[pgpool-general: 8543] Re: Issues taking a node out of a cluster

Mon Jan 16 09:33:38 JST 2023

Sorry for delay.

> Hi all,
> 
> We are seeing failures in our test suite on a specific set of tests related
> to taking a node out of a cluster. In short, it seems to following sequence
> of events occurs:
> * We start with a health cluster with 3 nodes (0, 1 and 2), each node
> running pgpool and postgresql. Node 0 runs the primary database.
> * node 1 is shutdown
> * pgpool on node 0 and 2 correctly mark backend 1 down
> * pgpool on node 0 is reconfigured, removing node 1 from the configuration,
> backend 0 remains backend 0, backend 2 is now known as backend 1
> * pgpool on node 0 starts up again, and receives the cluster status from
> node 2, which includes backend 1 being down.
> * pgpool on node 0 now also marks backend 1 as being down, but because of
> the renumbering, it actually marks the backend on node 2 as down
> * pgpool on node 2 gets its new configuration, same as on node 0
> * pgpool on node 2 (which is now runs backend 1) gets the cluster status
> from node 0, and marks backend 1 down
> * the cluster ends up with pgpool and postgresql running on both remaining
> nodes, but backend 1 is down. It never recovers from this state
> automatically, even though auto_failback is enabled and postgresql is up
> and streaming.
> 
> For node 2 (with backend 1), pcp_node_info returns the following
> information for backend 1:
> Hostname               : 172.29.30.3
> Port                   : 5432
> Status                 : 3
> Weight                 : 0.500000
> Status Name            : down
> Backend Status Name    : up
> Role                   : standby
> Backend Role           : standby
> Replication Delay      : 0
> Replication State      : streaming
> Replication Sync State : async
> Last Status Change     : 2023-01-09 22:28:41
> 
> My first question is: Can we somehow prevent the state of backend 1 being
> assigned to the wrong node during the configuration update?

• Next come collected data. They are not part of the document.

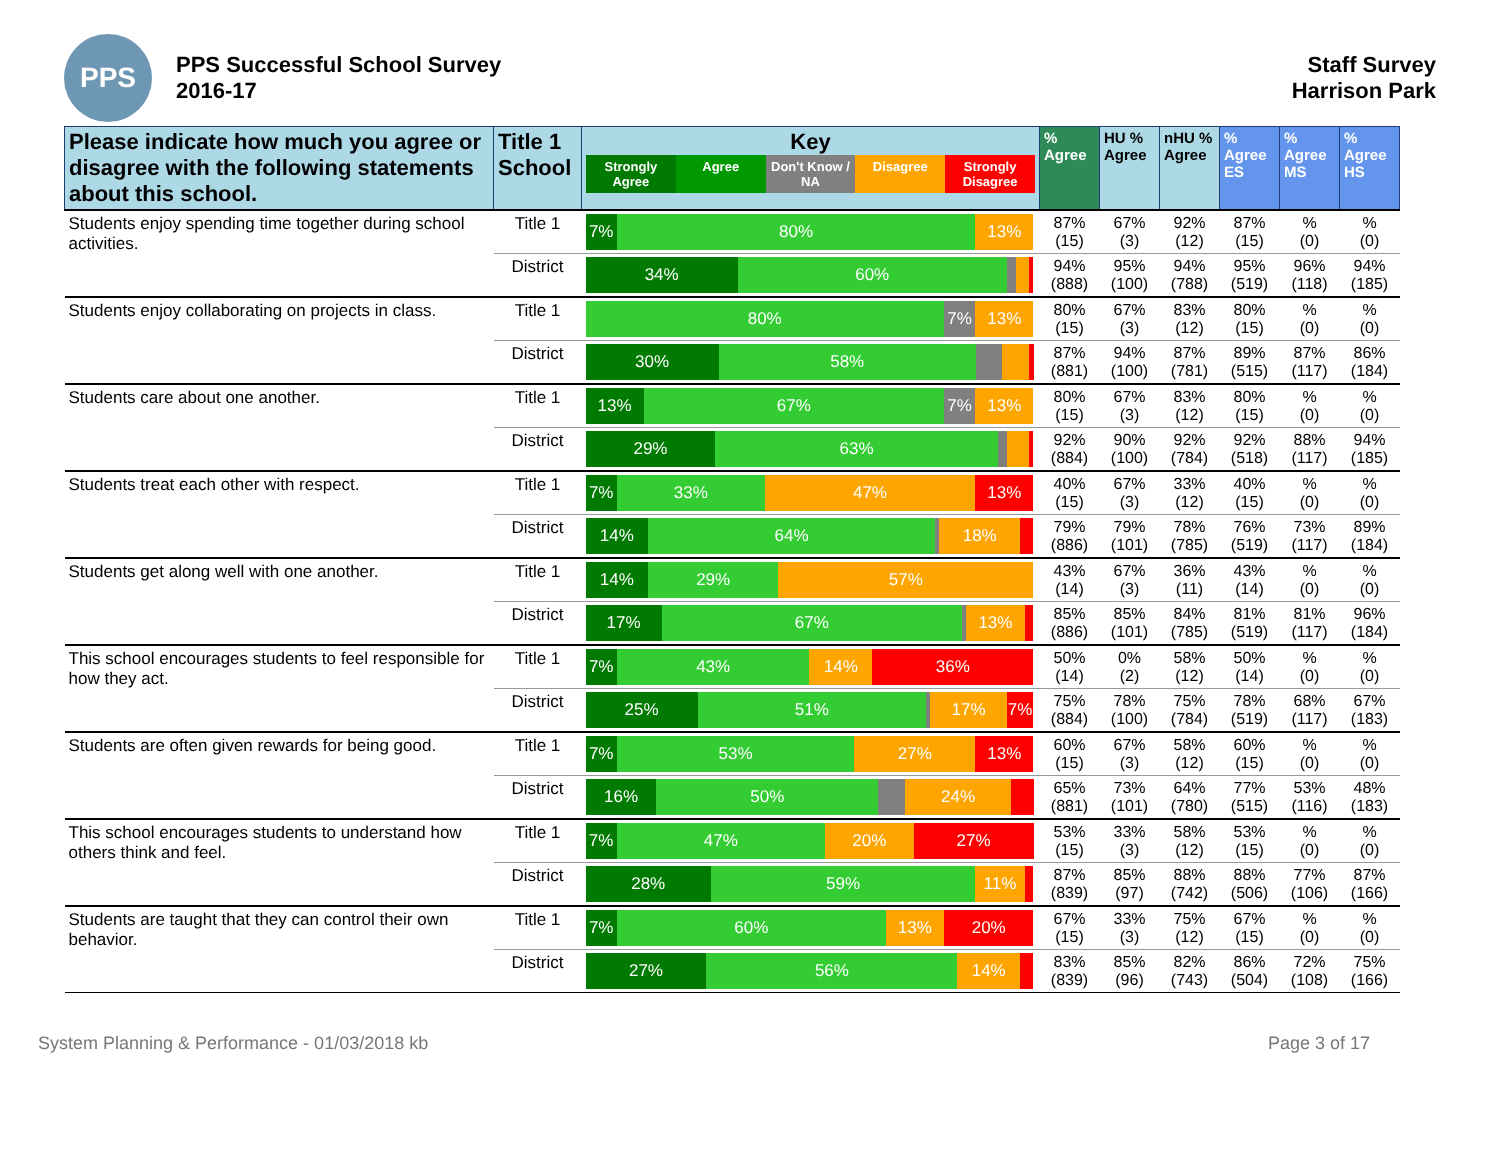PPS
PPS Successful School Survey
2016-17
Staff Survey
Harrison Park
| Please indicate how much you agree or disagree with the following statements about this school. | Title 1 School | Key Strongly Agree Agree Don't Know / NA Disagree Strongly Disagree | % Agree | HU % Agree | nHU % Agree | % Agree ES | % Agree MS | % Agree HS |
| --- | --- | --- | --- | --- | --- | --- | --- | --- |
| Students enjoy spending time together during school activities. | Title 1 | 7% 80% 13% | 87% (15) | 67% (3) | 92% (12) | 87% (15) | % (0) | % (0) |
| | District | 34% 60% | 94% (888) | 95% (100) | 94% (788) | 95% (519) | 96% (118) | 94% (185) |
| Students enjoy collaborating on projects in class. | Title 1 | 80% 7% 13% | 80% (15) | 67% (3) | 83% (12) | 80% (15) | % (0) | % (0) |
| | District | 30% 58% | 87% (881) | 94% (100) | 87% (781) | 89% (515) | 87% (117) | 86% (184) |
| Students care about one another. | Title 1 | 13% 67% 7% 13% | 80% (15) | 67% (3) | 83% (12) | 80% (15) | % (0) | % (0) |
| | District | 29% 63% | 92% (884) | 90% (100) | 92% (784) | 92% (518) | 88% (117) | 94% (185) |
| Students treat each other with respect. | Title 1 | 7% 33% 47% 13% | 40% (15) | 67% (3) | 33% (12) | 40% (15) | % (0) | % (0) |
| | District | 14% 64% 18% | 79% (886) | 79% (101) | 78% (785) | 76% (519) | 73% (117) | 89% (184) |
| Students get along well with one another. | Title 1 | 14% 29% 57% | 43% (14) | 67% (3) | 36% (11) | 43% (14) | % (0) | % (0) |
| | District | 17% 67% 13% | 85% (886) | 85% (101) | 84% (785) | 81% (519) | 81% (117) | 96% (184) |
| This school encourages students to feel responsible for how they act. | Title 1 | 7% 43% 14% 36% | 50% (14) | 0% (2) | 58% (12) | 50% (14) | % (0) | % (0) |
| | District | 25% 51% 17% 7% | 75% (884) | 78% (100) | 75% (784) | 78% (519) | 68% (117) | 67% (183) |
| Students are often given rewards for being good. | Title 1 | 7% 53% 27% 13% | 60% (15) | 67% (3) | 58% (12) | 60% (15) | % (0) | % (0) |
| | District | 16% 50% 24% | 65% (881) | 73% (101) | 64% (780) | 77% (515) | 53% (116) | 48% (183) |
| This school encourages students to understand how others think and feel. | Title 1 | 7% 47% 20% 27% | 53% (15) | 33% (3) | 58% (12) | 53% (15) | % (0) | % (0) |
| | District | 28% 59% 11% | 87% (839) | 85% (97) | 88% (742) | 88% (506) | 77% (106) | 87% (166) |
| Students are taught that they can control their own behavior. | Title 1 | 7% 60% 13% 20% | 67% (15) | 33% (3) | 75% (12) | 67% (15) | % (0) | % (0) |
| | District | 27% 56% 14% | 83% (839) | 85% (96) | 82% (743) | 86% (504) | 72% (108) | 75% (166) |
System Planning & Performance - 01/03/2018 kb Page 3 of 17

Have you removed pgpool_status file before restarting pgpool?  The
file remembers the backend status along with node id hence you need to
update the file. If the file does not exist upon pgpol startup, it
will be automatically created.

> My second question: Why does the auto_failback not reattach backend 1 when
> it detects the database is up and streaming?

Maybe because of this?

https://www.pgpool.net/docs/44/en/html/runtime-config-failover.html#RUNTIME-CONFIG-FAILOVER-SETTINGS

> Note: auto_failback may not work, when replication slot is used. There
> is possibility that the streaming replication is stopped, because
> failover_command is executed and replication slot is deleted by the
> command.

Best reagards,
--
Tatsuo Ishii
SRA OSS LLC
English: http://www.sraoss.co.jp/index_en/
Japanese:http://www.sraoss.co.jp